I made no answer and we drove the rest of the way in complete silence. Gloria continued to look sidewise at frequent intervals. In the darkness I couldn’t make out her expression, but I guessed it was puzzled.
When we neared her apartment house she swung into the alley, drove headlong through the open garage door and jolted to a stop which nearly put me through the windshield. I pulled down the door for her, latched it and followed her along the dark yard at a dead run in an attempt to cheat the rain. In the lower hall we paused to regain our breaths.
Our coats were dripping wet, but underneath we were relatively dry from our necks to our knees. Below that we were both soaked.

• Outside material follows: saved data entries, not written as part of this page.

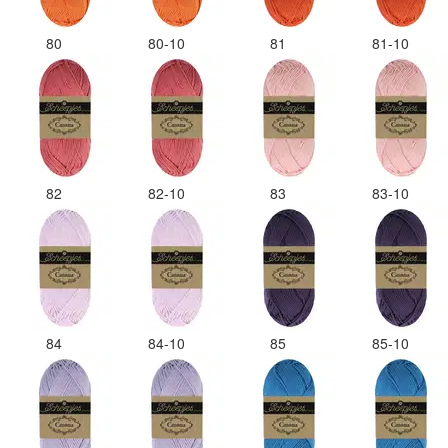
80
80-10
81
81-10
82
82-10
83
83-10
84
84-10
85
85-10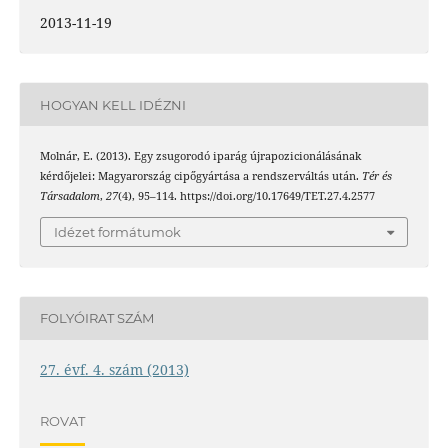
2013-11-19
HOGYAN KELL IDÉZNI
Molnár, E. (2013). Egy zsugorodó iparág újrapozicionálásának
kérdőjelei: Magyarország cipőgyártása a rendszerváltás után.
Tér és
Társadalom
,
27
(4), 95–114. https://doi.org/10.17649/TET.27.4.2577
Idézet formátumok
FOLYÓIRAT SZÁM
27. évf. 4. szám (2013)
ROVAT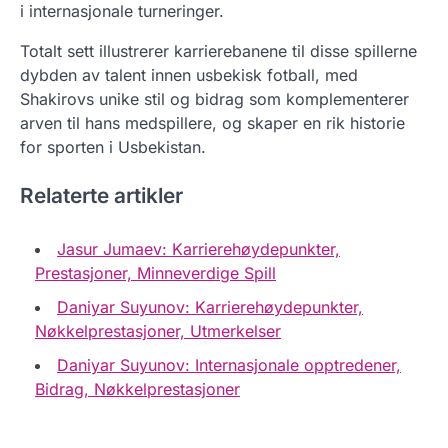
i internasjonale turneringer.
Totalt sett illustrerer karrierebanene til disse spillerne
dybden av talent innen usbekisk fotball, med
Shakirovs unike stil og bidrag som komplementerer
arven til hans medspillere, og skaper en rik historie
for sporten i Usbekistan.
Relaterte artikler
Jasur Jumaev: Karrierehøydepunkter,
Prestasjoner, Minneverdige Spill
Daniyar Suyunov: Karrierehøydepunkter,
Nøkkelprestasjoner, Utmerkelser
Daniyar Suyunov: Internasjonale opptredener,
Bidrag, Nøkkelprestasjoner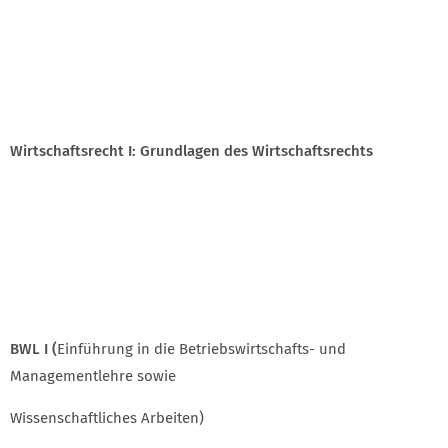
Wirtschaftsrecht I: Grundlagen des Wirtschaftsrechts
BWL I (
Einführung in die Betriebswirtschafts- und
Managementlehre sowie
Wissenschaftliches Arbeiten)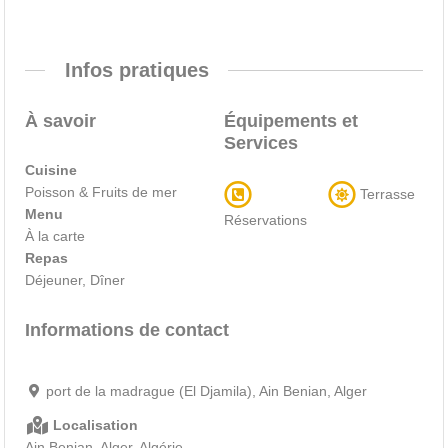
Infos pratiques
À savoir
Équipements et
Services
Cuisine
Poisson & Fruits de mer
Terrasse
Menu
Réservations
À la carte
Repas
Déjeuner, Dîner
Informations de contact
port de la madrague (El Djamila), Ain Benian, Alger
Localisation
Ain Benian, Alger, Algérie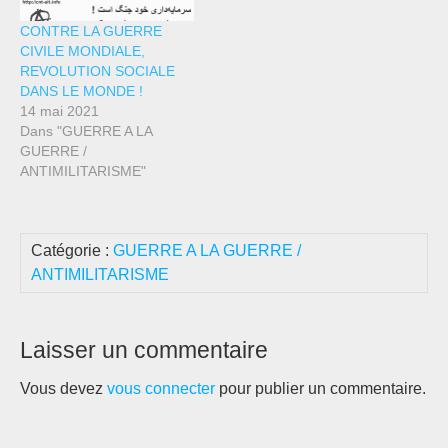
CONTRE LA GUERRE
CIVILE MONDIALE,
REVOLUTION SOCIALE
DANS LE MONDE !
14 mai 2021
Dans "GUERRE A LA
GUERRE /
ANTIMILITARISME"
Catégorie :
GUERRE A LA GUERRE /
ANTIMILITARISME
Laisser un commentaire
Vous devez
vous connecter
pour publier un commentaire.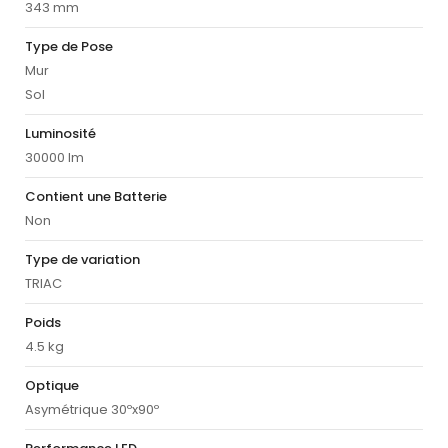
343 mm
Type de Pose
Mur
Sol
Luminosité
30000 lm
Contient une Batterie
Non
Type de variation
TRIAC
Poids
4.5 kg
Optique
Asymétrique 30ºx90º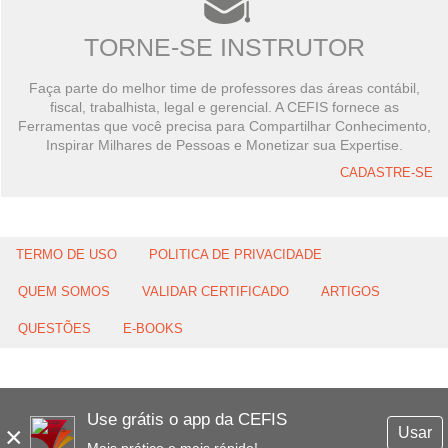
TORNE-SE INSTRUTOR
Faça parte do melhor time de professores das áreas contábil,
fiscal, trabalhista, legal e gerencial. A CEFIS fornece as
Ferramentas que você precisa para Compartilhar Conhecimento,
Inspirar Milhares de Pessoas e Monetizar sua Expertise.
CADASTRE-SE
TERMO DE USO
POLITICA DE PRIVACIDADE
QUEM SOMOS
VALIDAR CERTIFICADO
ARTIGOS
QUESTÕES
E-BOOKS
Use grátis o app da CEFIS
×
Usar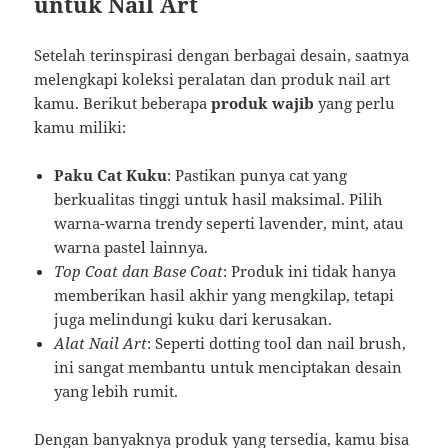
untuk Nail Art
Setelah terinspirasi dengan berbagai desain, saatnya
melengkapi koleksi peralatan dan produk nail art
kamu. Berikut beberapa
produk wajib
yang perlu
kamu miliki:
Paku Cat Kuku
: Pastikan punya cat yang
berkualitas tinggi untuk hasil maksimal. Pilih
warna-warna trendy seperti lavender, mint, atau
warna pastel lainnya.
Top Coat dan Base Coat
: Produk ini tidak hanya
memberikan hasil akhir yang mengkilap, tetapi
juga melindungi kuku dari kerusakan.
Alat Nail Art
: Seperti dotting tool dan nail brush,
ini sangat membantu untuk menciptakan desain
yang lebih rumit.
Dengan banyaknya produk yang tersedia, kamu bisa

After a short rest we climbed the stairs to apartment C. Gloria pulled the chain of a floor lamp in the living room and immediately disappeared into the bedroom. I carefully hung my coat and hat on a clothes tree near the door, where they wouldn’t drip on the rug, took off my shoes and socks, rung the water from the socks and put them in my pocket, wiped the shoes out with my handkerchief and put them back on.
I was stretched flat on the sofa with my head on a pillow, when Gloria reappeared wearing a flowered housecoat.
“It’s nearly one,” Gloria said. “We haven’t much time.”
“Time for what?”
“Before Amos gets home.”
“Good.”
She stood in the hall doorway, her hands fidgeting with the knot holding her housecoat together and watched me puzzledly.
“I came home with you because I want to see Amos,” I explained.
Her puzzlement turned to a frown, but her brain was too vapid for anger. She looked more disappointed than nettled. For a moment she examined me disapprovingly, then turned and disappeared without even a goodnight. I folded my hands across my chest and went to sleep with the light on.
The rasp of a key drawing the front door bolt brought me awake. I raised my left wrist to the level of my face, saw it was five of two and sat erect in time to see Amos Horne come into the room.
He stopped short when he saw me. “What you doing here?”
“Looking for the tires. Thought you might be able to tell me where to trade skidproofs for new synthetics.”
He hung his sopping coat and hat from a peg next to mine and dug a cigarette from a box on an end table. When he had it drawing properly, he took a seat opposite me. He didn’t say anything.
“Stop me if I’m wrong,” I said. “Yesterday morning you get rid of four perfectly good tires and got four synthetics in trade. You made the switch because you realized the skidproofs left nice identifiable marks where you parked near El Patio.”
He raised one hand to scratch the fuzz over his ear, and tried to seem undisturbed. “Who says I swapped tires?”
“Your intelligent wife. She wasn’t squealing. She just doesn’t know any better. Want to tell me all about things?”
“I got nothing to tell”
I rose. “Stick around while I phone Homicide.” I started toward the hall.
He rose also. “Wait a minute! You can’t arrest me. You’re no cop.”
Gloria appeared in the hallway, still wearing her housecoat.
I said: “I’m not arresting you. I’m phoning Homicide.”
He went over to the clothes tree, lifted his hat and took his coat from under it.
“Where you bound?” I asked.
He shrugged himself into the wet coat. “You can’t even detain me. You got no legal authority.”